#### Provided data

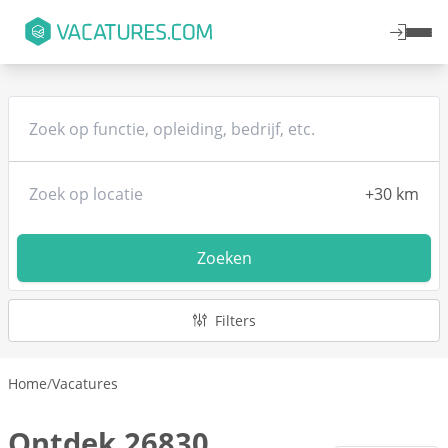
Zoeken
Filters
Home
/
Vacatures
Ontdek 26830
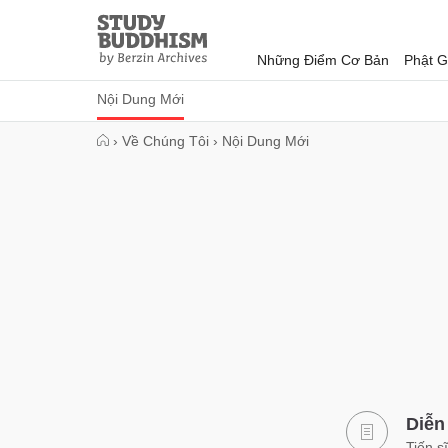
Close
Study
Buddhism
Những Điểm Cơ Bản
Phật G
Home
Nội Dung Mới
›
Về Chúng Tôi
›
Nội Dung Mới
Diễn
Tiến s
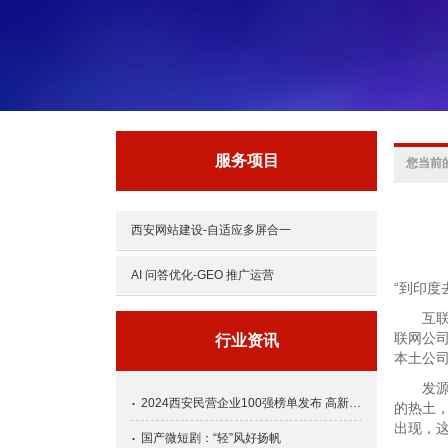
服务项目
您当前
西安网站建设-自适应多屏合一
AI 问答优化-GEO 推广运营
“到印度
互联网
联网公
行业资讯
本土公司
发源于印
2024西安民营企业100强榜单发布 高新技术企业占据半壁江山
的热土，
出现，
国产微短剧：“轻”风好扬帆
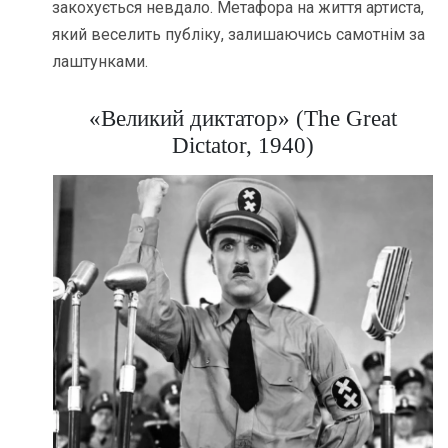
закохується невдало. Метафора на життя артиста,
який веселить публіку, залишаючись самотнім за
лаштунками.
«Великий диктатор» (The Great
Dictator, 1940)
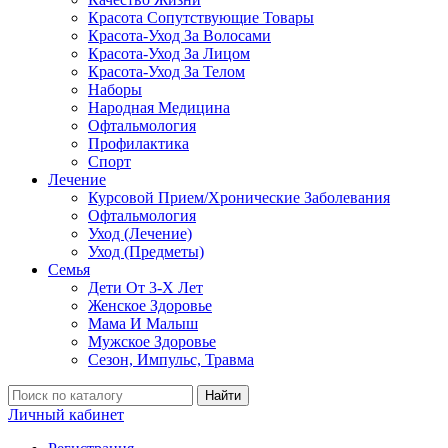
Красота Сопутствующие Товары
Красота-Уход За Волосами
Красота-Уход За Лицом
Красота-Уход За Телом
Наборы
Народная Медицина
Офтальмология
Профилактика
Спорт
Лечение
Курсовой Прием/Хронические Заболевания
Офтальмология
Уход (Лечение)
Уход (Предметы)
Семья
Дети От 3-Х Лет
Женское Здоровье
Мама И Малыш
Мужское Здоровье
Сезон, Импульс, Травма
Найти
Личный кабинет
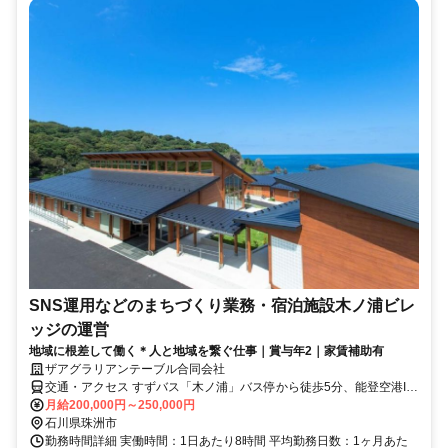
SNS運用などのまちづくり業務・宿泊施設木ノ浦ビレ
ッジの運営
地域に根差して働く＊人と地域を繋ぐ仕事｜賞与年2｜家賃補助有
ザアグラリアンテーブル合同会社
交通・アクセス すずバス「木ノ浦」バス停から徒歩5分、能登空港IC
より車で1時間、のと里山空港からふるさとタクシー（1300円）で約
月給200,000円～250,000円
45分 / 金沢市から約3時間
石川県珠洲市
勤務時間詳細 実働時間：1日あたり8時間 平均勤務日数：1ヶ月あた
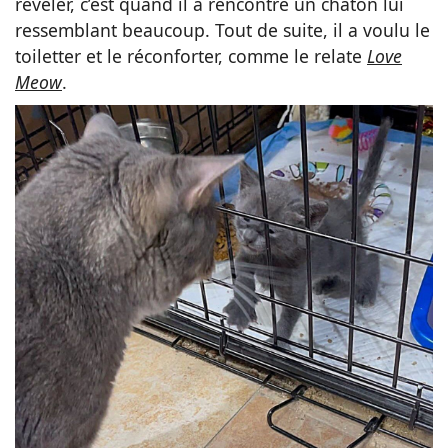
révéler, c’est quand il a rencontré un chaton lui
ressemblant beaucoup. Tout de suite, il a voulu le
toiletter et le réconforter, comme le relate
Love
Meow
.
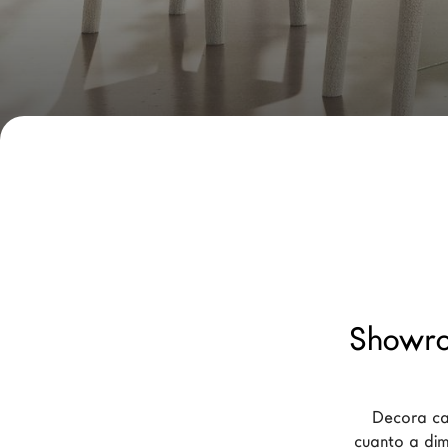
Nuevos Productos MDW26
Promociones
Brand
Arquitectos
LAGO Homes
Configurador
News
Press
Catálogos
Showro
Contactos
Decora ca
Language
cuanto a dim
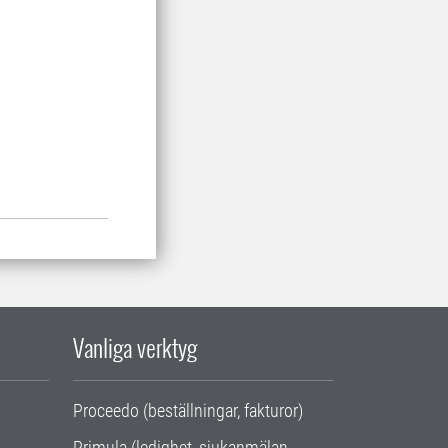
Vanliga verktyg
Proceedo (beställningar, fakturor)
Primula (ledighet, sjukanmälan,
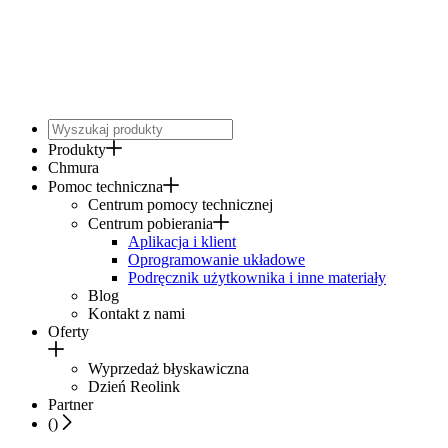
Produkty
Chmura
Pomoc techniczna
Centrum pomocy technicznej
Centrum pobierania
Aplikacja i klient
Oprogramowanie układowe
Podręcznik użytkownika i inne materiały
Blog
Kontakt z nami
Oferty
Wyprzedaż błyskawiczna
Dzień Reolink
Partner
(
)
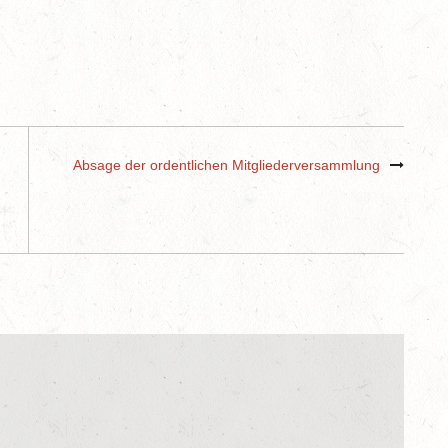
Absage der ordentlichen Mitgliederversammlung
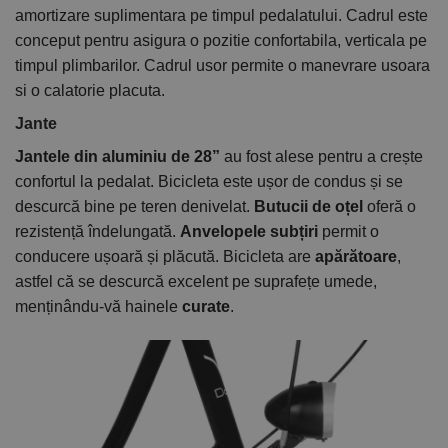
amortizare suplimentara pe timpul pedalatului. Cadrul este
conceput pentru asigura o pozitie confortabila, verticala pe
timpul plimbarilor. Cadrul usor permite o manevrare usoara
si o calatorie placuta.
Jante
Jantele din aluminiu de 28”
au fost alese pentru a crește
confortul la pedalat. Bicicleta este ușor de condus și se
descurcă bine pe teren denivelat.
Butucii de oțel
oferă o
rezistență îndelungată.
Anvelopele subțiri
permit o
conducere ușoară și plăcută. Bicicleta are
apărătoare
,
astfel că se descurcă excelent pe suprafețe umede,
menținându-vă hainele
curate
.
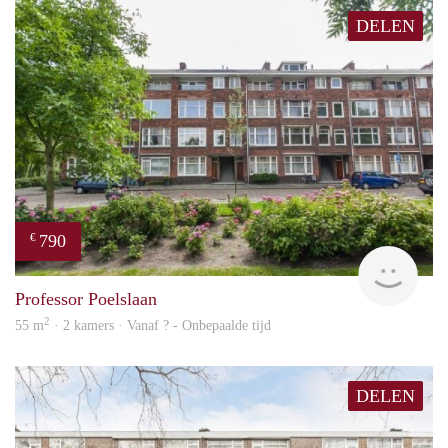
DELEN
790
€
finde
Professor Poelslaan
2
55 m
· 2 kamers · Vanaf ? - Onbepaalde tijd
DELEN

########
#### Provided data

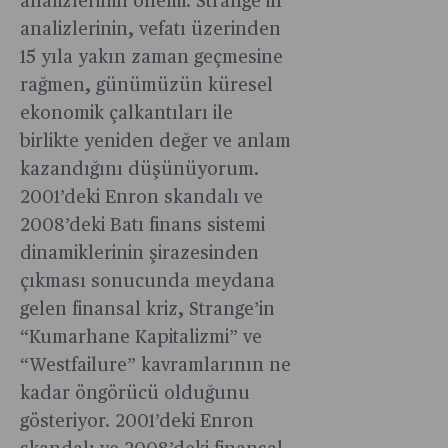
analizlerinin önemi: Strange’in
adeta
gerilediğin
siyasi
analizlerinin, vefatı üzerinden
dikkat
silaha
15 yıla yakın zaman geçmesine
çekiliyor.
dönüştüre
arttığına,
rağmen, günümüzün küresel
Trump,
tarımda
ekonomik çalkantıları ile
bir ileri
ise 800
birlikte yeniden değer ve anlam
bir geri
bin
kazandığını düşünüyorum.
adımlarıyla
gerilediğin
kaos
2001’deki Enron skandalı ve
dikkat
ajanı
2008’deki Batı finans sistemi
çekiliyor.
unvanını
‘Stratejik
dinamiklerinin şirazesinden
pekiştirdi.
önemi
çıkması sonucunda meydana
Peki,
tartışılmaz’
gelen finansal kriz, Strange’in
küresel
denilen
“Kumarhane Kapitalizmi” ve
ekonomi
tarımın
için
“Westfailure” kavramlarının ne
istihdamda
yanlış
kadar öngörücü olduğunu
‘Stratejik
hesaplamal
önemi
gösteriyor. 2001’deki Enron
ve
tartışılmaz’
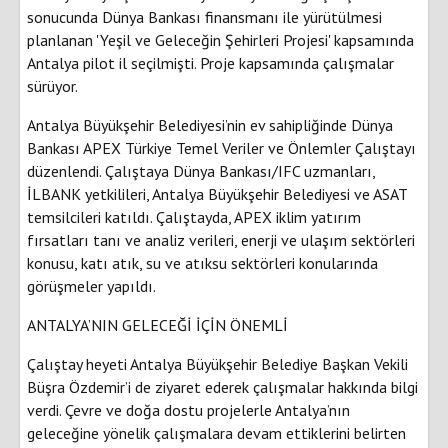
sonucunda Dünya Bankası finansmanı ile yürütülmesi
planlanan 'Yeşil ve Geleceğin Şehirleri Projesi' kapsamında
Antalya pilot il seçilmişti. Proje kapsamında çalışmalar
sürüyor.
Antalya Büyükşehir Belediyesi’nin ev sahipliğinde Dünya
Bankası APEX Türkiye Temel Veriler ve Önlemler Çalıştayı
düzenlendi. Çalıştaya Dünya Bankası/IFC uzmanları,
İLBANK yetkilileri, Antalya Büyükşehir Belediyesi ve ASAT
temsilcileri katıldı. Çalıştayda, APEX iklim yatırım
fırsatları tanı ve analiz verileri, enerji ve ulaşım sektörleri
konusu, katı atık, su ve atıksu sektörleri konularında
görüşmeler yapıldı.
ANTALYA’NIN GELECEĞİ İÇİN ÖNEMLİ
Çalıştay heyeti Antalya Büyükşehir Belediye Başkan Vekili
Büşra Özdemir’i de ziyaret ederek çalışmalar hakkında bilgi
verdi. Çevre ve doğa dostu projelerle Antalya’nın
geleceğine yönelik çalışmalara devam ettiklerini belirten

########

Scan the entries for the word "APEX". Report each line that has it.

Bankası APEX Türkiye Temel Veriler ve Önlemler Çalıştayı
temsilcileri katıldı. Çalıştayda, APEX iklim yatırım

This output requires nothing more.